# DIRECTIONS FOR THIS TASK:
Which lines in the records below contain the word "Wesen"? Copy each of them.

Data entries

++++

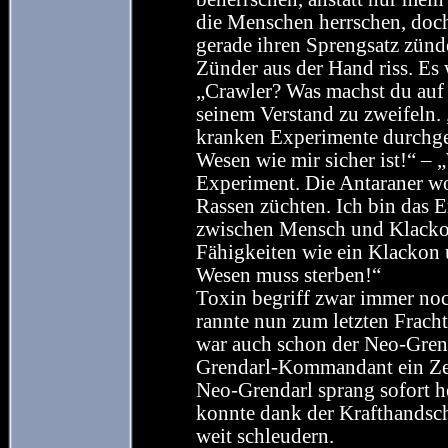
die Menschen herrschen, doch
gerade ihren Sprengsatz zünden
Zünder aus der Hand riss. Es
„Crawler? Was machst du auf 
seinem Verstand zu zweifeln. 
kranken Experimente durchge
Wesen wie mir sicher ist!“ – „
Experiment. Die Antaraner w
Rassen züchten. Ich bin das 
zwischen Mensch und Klackon
Fähigkeiten wie ein Klackon u
Wesen muss sterben!“
Toxin begriff zwar immer noc
rannte nun zum letzten Frachte
war auch schon der Neo-Grend
Grendarl-Kommandant ein Zei
Neo-Grendarl sprang sofort he
konnte dank der Krafthandsc
weit schleudern.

++++

# TASK RESPONSE:
Wesen wie mir sicher ist!“ – „
Wesen muss sterben!“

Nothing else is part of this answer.